DATA SHOWN: Begin
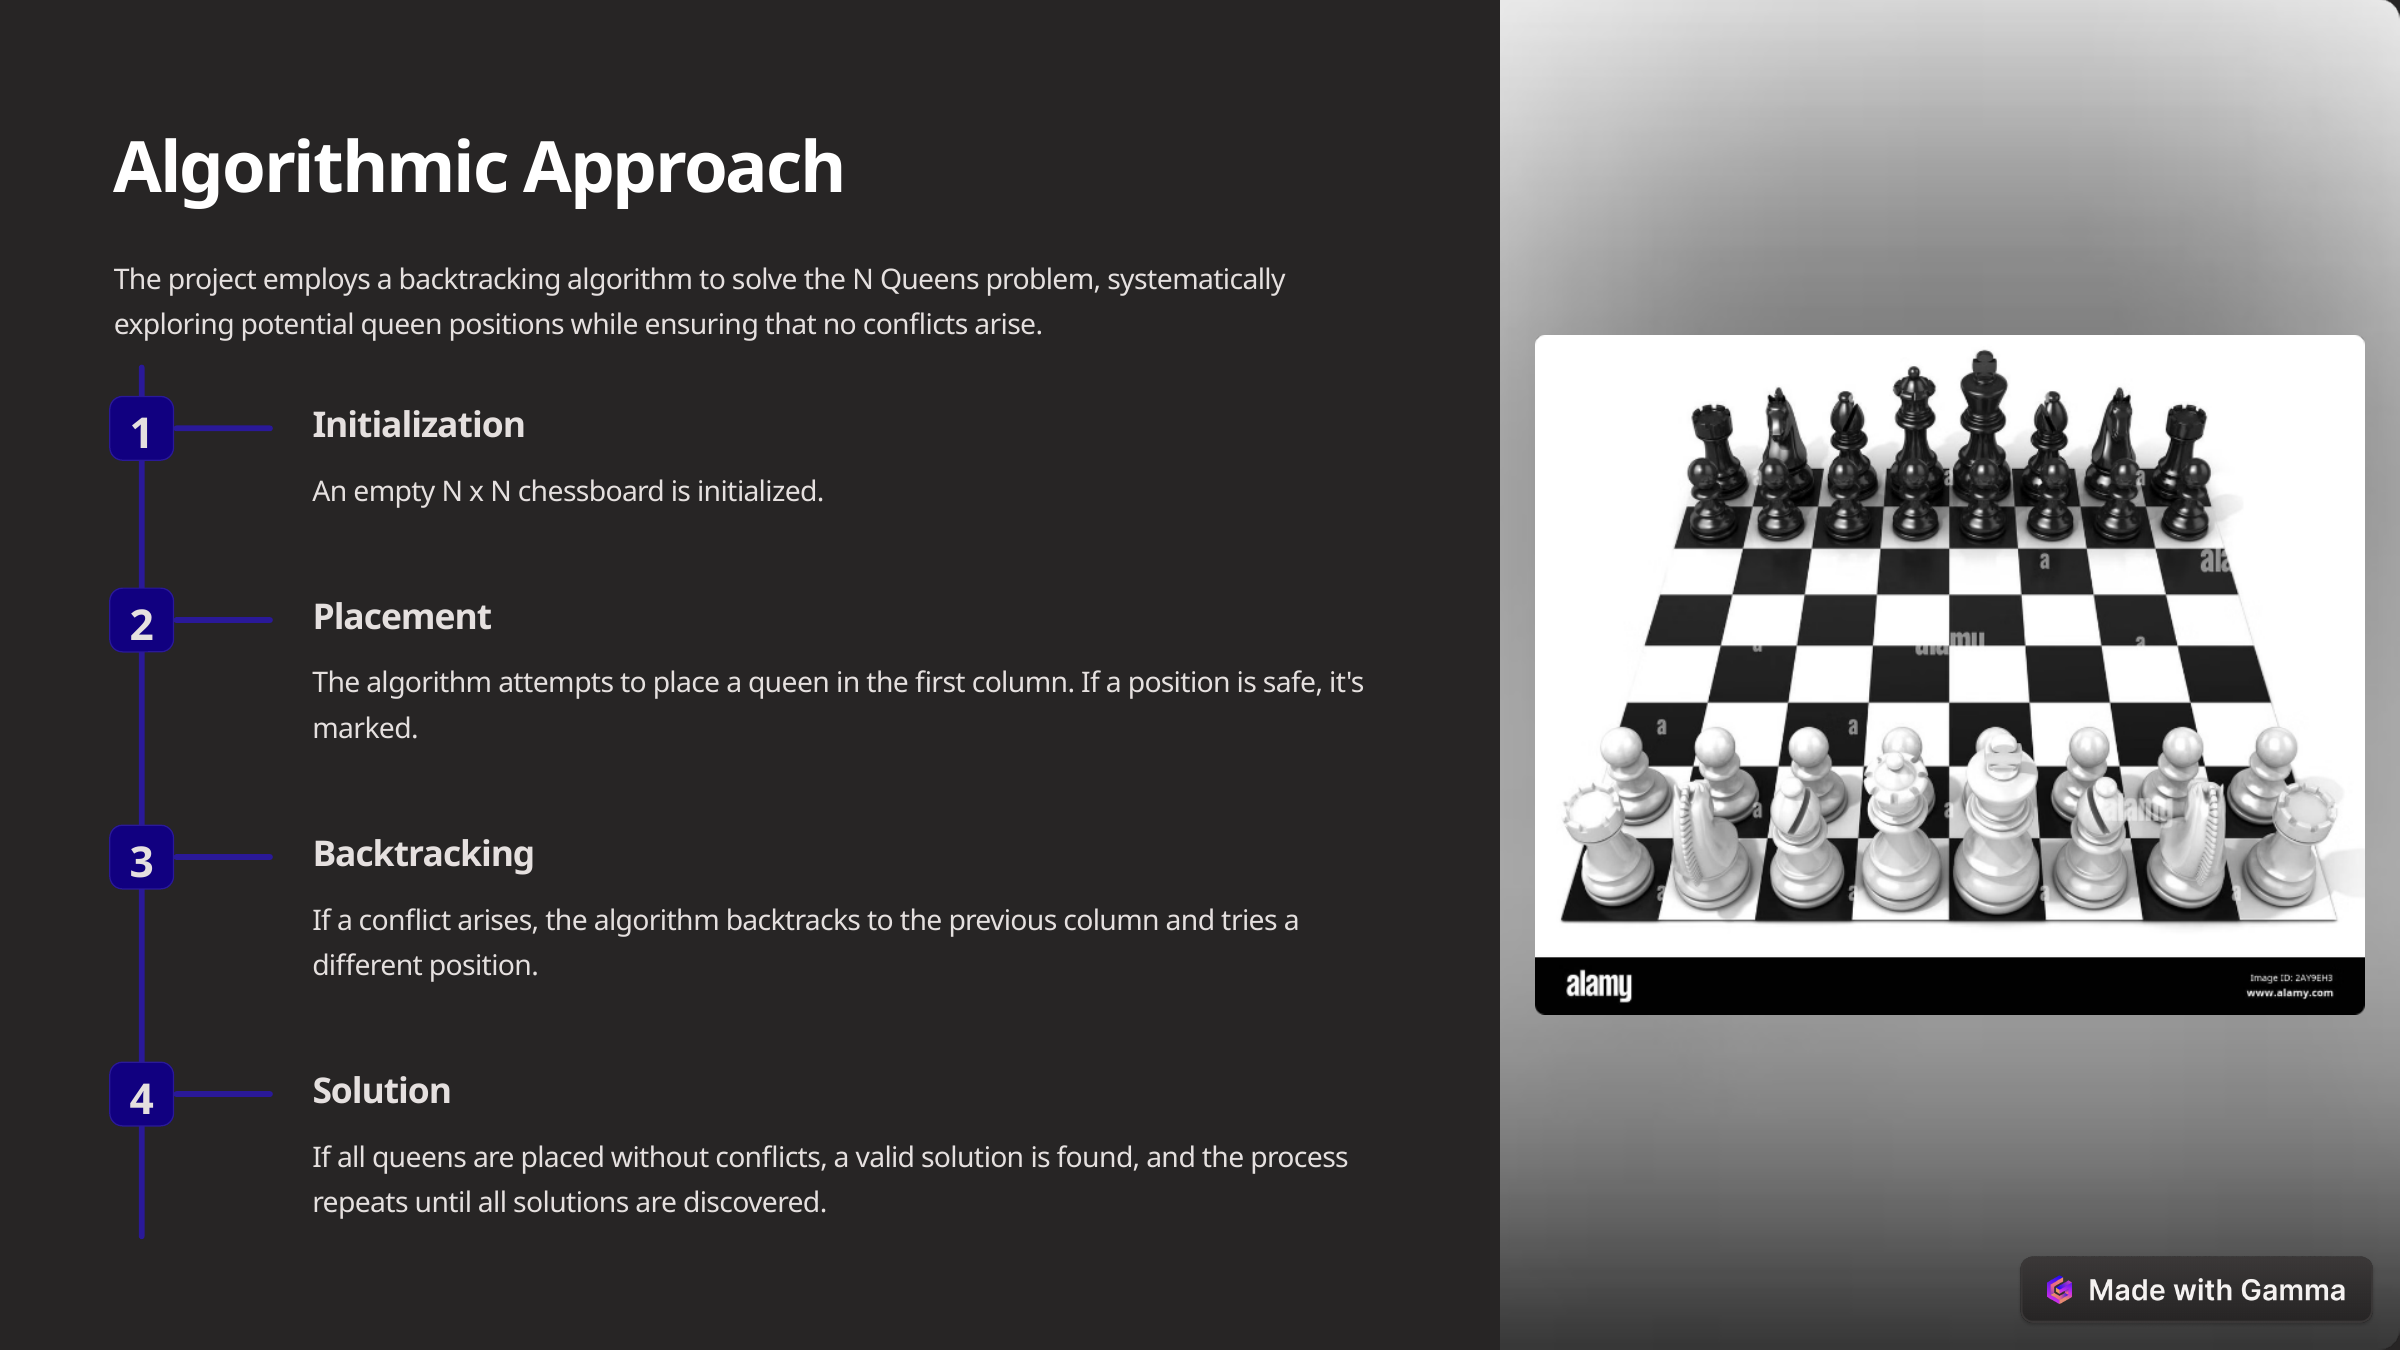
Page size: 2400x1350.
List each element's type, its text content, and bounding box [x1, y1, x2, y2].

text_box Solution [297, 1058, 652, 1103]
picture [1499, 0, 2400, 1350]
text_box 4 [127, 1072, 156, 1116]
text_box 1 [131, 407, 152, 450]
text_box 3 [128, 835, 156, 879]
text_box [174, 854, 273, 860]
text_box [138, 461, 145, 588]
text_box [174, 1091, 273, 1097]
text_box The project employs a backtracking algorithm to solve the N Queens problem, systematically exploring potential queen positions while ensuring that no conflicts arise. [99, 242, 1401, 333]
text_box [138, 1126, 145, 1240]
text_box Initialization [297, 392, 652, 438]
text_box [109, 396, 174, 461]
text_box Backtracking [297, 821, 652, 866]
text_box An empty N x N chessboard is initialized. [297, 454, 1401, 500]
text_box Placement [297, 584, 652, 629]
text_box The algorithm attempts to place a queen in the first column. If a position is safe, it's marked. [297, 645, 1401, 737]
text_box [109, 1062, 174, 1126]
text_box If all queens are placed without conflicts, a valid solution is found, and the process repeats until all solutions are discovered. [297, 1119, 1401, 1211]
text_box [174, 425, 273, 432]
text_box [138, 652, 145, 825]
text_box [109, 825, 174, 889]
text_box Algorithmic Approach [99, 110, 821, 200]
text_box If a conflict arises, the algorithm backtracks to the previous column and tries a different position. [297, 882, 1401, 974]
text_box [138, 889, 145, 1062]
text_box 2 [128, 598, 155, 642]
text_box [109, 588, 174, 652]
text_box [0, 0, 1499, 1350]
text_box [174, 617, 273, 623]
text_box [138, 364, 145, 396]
DATA SHOWN: End
### [WORK ORDER]
Each line of the records with the word "conflicts" in it is to be copied.

### [SOLUTION FOR THIS TASK]
text_box The project employs a backtracking algorithm to solve the N Queens problem, systematically exploring potential queen positions while ensuring that no conflicts arise. [99, 242, 1401, 333]
text_box If all queens are placed without conflicts, a valid solution is found, and the process repeats until all solutions are discovered. [297, 1119, 1401, 1211]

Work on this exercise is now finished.